10/15/21

Sunken Secrets: "Death Dives Deep" (1959) by Robert Arthur (writing as "Brett Halliday")

Back in June, I read Murder and the Married Virgin (1944) by "Brett Halliday," a pseudonym of Davis Dresser, which came recommended to me as hard-paced locked room mystery and introduced to Halliday's private eye, Michael "Mike" Shayne – a hardboiled counterpart to Ellery Queen. A series with distinctively different periods and localities, a monthly short story magazine and eventually a who's who of ghostwriters. 

Murder and the Married Virgin was as solid as a punch to the face and invited further investigation, which added several impossible crimes and a potentially interesting-looking World War II mystery to the big pile. But what really caught my attention was a short story by one of Halliday's well-known ghostwriters. A beloved writer around these parts of the internet with a legacy of his own. 

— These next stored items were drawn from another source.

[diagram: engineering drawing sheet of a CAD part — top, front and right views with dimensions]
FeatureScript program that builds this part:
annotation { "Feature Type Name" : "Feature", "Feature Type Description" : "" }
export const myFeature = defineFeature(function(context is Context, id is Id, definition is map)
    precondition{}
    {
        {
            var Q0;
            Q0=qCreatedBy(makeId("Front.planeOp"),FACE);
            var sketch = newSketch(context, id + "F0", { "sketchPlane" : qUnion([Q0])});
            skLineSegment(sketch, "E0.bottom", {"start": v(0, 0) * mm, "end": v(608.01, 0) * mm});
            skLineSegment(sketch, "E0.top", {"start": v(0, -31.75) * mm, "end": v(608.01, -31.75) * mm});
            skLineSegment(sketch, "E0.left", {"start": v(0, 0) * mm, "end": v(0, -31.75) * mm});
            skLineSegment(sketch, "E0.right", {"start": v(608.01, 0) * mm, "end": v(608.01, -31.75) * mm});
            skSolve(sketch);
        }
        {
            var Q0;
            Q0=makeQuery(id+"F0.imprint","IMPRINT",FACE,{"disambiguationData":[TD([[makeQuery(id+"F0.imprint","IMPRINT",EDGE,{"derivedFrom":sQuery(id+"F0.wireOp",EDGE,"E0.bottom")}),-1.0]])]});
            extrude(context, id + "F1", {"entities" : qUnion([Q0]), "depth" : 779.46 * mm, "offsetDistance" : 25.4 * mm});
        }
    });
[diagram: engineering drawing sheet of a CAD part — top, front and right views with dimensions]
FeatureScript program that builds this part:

Robert Arthur was a pulp and mystery writer who famously created a radio anthology series, The Mysterious Traveler, but most readers today will remember him as the creator and first author of The Three Investigator series – producing ten novels before passing away in 1969. But his dalliance with the juvenile mystery novel represents only a small portion of his output. Arthur mainly wrote short stories that were published in everything from Amazing Stories and Black Mask to Ellery Queen's Mystery Magazine and The Magazine of Fantasy and Science Fiction.

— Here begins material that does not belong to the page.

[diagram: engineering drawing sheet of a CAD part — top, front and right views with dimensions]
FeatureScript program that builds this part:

During the late 1950s and early '60s, Arthur wrote two short Mike Shayne stories under the Halliday name. One of the stories sounded like it could belong with Allan R. Bosworth's Full Crash Dive (1942), Charles Forsythe's Diving Death (1962), Micki Browning's Adrift (2017) and Joseph Commings' short story "Bones for Davy Jones" (1953) to that rare subcategory of detective stories with submerged setting. So let's walk the plank and find out. 

"Death Dives Deep" was first published in the January, 1959, issue of Mike Shayne Mystery Magazine and collected in Mike Shayne's Torrid Twelve (1961).

Mike Shayne, "tough as raw leather" and "not afraid of cops or crooks," is asked by Sandra Ames to undertake a job where he has two employers and "must keep an eye on both" to "see that one doesn't try to double-cross the other" – something "umpires do it every day of the baseball season." So he has no particular objections and deduces that his second employer is Captain Tod Tolliver. Shayne received a package that afternoon with an old, worn Spanish gold coin minted in 1670 and a note telling that "there's more where this came from." Before he can meet his second employer and get to work, Shayne is knocked unconscious and Captain Tolliver is kidnapped from his office by two thugs.

This is where the narrative begins to twist and turn like the Queen of Hearts maze with body around every corner. Seven in total! So you're never quite sure what to expect or what kind of detective story you're actually reading. Early on in the story, I began to suspect "Death Dives Deep" was cleverly played con-game with a hidden, quasi-impossible crime, but it didn't turn out to be one of those hard-hitting, cerebral private eye stories. Just a very well written piece of hardboiled pulp fiction and enjoyed it very much.

I particularly liked the treasure hunt and what, exactly, lay hidden on the seabed. Is it an old Spanish ship with "a strong room full of treasure" collected from all over South America or something more recently? And while the entire story takes place on the surface, the diving expedition is aptly incorporated into the plot and briefly turned the story into survival thriller when Shayne is stuck on a raft in the open ocean. Another point of interest is that, early on in the story, Shayne has a beauty parlor girl, named Ireneabelle, who is linked to the kidnappers and he calls another woman with her own beauty shop – requesting her call all her friends in the business and ask them. If they don't know, she has to ask them each to call five friends and keep the ball rolling until she's located. This is the exact same "Ghost-to-Ghost Hookup" system Jupe, Pete and Bob would go on to employ in The Three Investigators series (e.g. Arthur's The Mystery of the Whispering Mummy, 1965).

So, all in all, "Death Dives Deep" is an engaging, hardboiled private eye story with some good action scenes (the helicopter!) and an excellently used backdrop, which once again made me understand why so many people are fascinated by the figure of the tough private eye figure. I remember someone compared the private eye to comic book superheroes who matured and lost their cape, but stubbornly continued to try to do something good in a hard, crime-ridden world where it's practically impossible to keep your hands entirely clean. Sometimes it seems pointless, but characters like Shayne continue to try to do right thing and restore some good to the world. No matter how many times they get knocked out or crack a knuckle. Arthur's "Death Dives Deep" is a good example where a lot of bad things have to happen before a little good can come out of it.